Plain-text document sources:
---*---
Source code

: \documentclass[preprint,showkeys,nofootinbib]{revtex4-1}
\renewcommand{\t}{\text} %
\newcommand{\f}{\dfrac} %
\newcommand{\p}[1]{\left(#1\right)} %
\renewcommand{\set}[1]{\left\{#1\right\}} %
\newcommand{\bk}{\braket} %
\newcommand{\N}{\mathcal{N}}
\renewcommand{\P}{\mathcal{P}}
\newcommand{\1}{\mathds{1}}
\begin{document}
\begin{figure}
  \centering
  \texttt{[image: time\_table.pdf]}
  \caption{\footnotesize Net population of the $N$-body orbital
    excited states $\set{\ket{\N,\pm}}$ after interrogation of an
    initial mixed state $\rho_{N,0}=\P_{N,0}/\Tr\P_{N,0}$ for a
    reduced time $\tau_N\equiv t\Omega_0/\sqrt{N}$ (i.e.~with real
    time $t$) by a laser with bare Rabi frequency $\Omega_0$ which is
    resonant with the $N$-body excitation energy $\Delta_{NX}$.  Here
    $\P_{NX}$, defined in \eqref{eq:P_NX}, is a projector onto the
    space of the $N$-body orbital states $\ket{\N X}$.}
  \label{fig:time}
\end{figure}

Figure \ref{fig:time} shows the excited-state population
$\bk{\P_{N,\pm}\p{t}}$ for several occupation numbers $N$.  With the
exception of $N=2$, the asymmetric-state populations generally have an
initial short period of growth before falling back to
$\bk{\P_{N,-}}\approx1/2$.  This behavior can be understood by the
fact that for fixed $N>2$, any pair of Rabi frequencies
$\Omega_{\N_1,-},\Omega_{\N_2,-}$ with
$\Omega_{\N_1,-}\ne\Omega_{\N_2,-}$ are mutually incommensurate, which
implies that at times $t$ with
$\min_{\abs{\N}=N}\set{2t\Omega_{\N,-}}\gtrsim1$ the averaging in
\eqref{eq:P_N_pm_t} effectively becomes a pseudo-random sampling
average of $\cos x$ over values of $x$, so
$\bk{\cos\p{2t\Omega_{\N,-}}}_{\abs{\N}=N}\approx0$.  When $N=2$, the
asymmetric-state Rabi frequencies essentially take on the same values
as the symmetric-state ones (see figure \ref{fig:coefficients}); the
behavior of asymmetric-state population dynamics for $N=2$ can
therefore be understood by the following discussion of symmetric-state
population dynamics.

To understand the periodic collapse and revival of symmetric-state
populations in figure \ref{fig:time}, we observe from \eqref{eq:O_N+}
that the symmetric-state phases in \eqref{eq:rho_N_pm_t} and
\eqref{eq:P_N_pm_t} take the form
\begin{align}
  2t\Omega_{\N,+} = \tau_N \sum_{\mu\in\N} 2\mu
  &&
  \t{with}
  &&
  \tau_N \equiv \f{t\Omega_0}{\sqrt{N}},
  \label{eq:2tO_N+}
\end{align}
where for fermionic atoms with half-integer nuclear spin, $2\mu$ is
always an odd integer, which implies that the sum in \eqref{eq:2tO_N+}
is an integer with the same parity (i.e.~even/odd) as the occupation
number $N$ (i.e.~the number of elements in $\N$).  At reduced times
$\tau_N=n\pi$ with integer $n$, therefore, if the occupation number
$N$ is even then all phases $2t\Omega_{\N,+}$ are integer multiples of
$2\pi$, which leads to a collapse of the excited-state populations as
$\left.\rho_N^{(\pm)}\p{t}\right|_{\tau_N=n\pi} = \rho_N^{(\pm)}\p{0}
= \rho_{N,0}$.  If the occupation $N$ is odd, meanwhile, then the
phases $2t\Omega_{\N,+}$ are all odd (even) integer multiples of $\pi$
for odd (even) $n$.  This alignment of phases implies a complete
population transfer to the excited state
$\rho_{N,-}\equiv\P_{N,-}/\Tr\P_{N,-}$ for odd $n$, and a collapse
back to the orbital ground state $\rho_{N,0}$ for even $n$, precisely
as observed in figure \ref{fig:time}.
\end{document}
---*---
DIRECTIONS FOR THIS TASK: Each of the entries above needs to be given again exactly.

TASK RESPONSE:
Source code

: \documentclass[preprint,showkeys,nofootinbib]{revtex4-1}
\renewcommand{\t}{\text} %
\newcommand{\f}{\dfrac} %
\newcommand{\p}[1]{\left(#1\right)} %
\renewcommand{\set}[1]{\left\{#1\right\}} %
\newcommand{\bk}{\braket} %
\newcommand{\N}{\mathcal{N}}
\renewcommand{\P}{\mathcal{P}}
\newcommand{\1}{\mathds{1}}
\begin{document}
\begin{figure}
  \centering
  \texttt{[image: time\_table.pdf]}
  \caption{\footnotesize Net population of the $N$-body orbital
    excited states $\set{\ket{\N,\pm}}$ after interrogation of an
    initial mixed state $\rho_{N,0}=\P_{N,0}/\Tr\P_{N,0}$ for a
    reduced time $\tau_N\equiv t\Omega_0/\sqrt{N}$ (i.e.~with real
    time $t$) by a laser with bare Rabi frequency $\Omega_0$ which is
    resonant with the $N$-body excitation energy $\Delta_{NX}$.  Here
    $\P_{NX}$, defined in \eqref{eq:P_NX}, is a projector onto the
    space of the $N$-body orbital states $\ket{\N X}$.}
  \label{fig:time}
\end{figure}

Figure \ref{fig:time} shows the excited-state population
$\bk{\P_{N,\pm}\p{t}}$ for several occupation numbers $N$.  With the
exception of $N=2$, the asymmetric-state populations generally have an
initial short period of growth before falling back to
$\bk{\P_{N,-}}\approx1/2$.  This behavior can be understood by the
fact that for fixed $N>2$, any pair of Rabi frequencies
$\Omega_{\N_1,-},\Omega_{\N_2,-}$ with
$\Omega_{\N_1,-}\ne\Omega_{\N_2,-}$ are mutually incommensurate, which
implies that at times $t$ with
$\min_{\abs{\N}=N}\set{2t\Omega_{\N,-}}\gtrsim1$ the averaging in
\eqref{eq:P_N_pm_t} effectively becomes a pseudo-random sampling
average of $\cos x$ over values of $x$, so
$\bk{\cos\p{2t\Omega_{\N,-}}}_{\abs{\N}=N}\approx0$.  When $N=2$, the
asymmetric-state Rabi frequencies essentially take on the same values
as the symmetric-state ones (see figure \ref{fig:coefficients}); the
behavior of asymmetric-state population dynamics for $N=2$ can
therefore be understood by the following discussion of symmetric-state
population dynamics.

To understand the periodic collapse and revival of symmetric-state
populations in figure \ref{fig:time}, we observe from \eqref{eq:O_N+}
that the symmetric-state phases in \eqref{eq:rho_N_pm_t} and
\eqref{eq:P_N_pm_t} take the form
\begin{align}
  2t\Omega_{\N,+} = \tau_N \sum_{\mu\in\N} 2\mu
  &&
  \t{with}
  &&
  \tau_N \equiv \f{t\Omega_0}{\sqrt{N}},
  \label{eq:2tO_N+}
\end{align}
where for fermionic atoms with half-integer nuclear spin, $2\mu$ is
always an odd integer, which implies that the sum in \eqref{eq:2tO_N+}
is an integer with the same parity (i.e.~even/odd) as the occupation
number $N$ (i.e.~the number of elements in $\N$).  At reduced times
$\tau_N=n\pi$ with integer $n$, therefore, if the occupation number
$N$ is even then all phases $2t\Omega_{\N,+}$ are integer multiples of
$2\pi$, which leads to a collapse of the excited-state populations as
$\left.\rho_N^{(\pm)}\p{t}\right|_{\tau_N=n\pi} = \rho_N^{(\pm)}\p{0}
= \rho_{N,0}$.  If the occupation $N$ is odd, meanwhile, then the
phases $2t\Omega_{\N,+}$ are all odd (even) integer multiples of $\pi$
for odd (even) $n$.  This alignment of phases implies a complete
population transfer to the excited state
$\rho_{N,-}\equiv\P_{N,-}/\Tr\P_{N,-}$ for odd $n$, and a collapse
back to the orbital ground state $\rho_{N,0}$ for even $n$, precisely
as observed in figure \ref{fig:time}.
\end{document}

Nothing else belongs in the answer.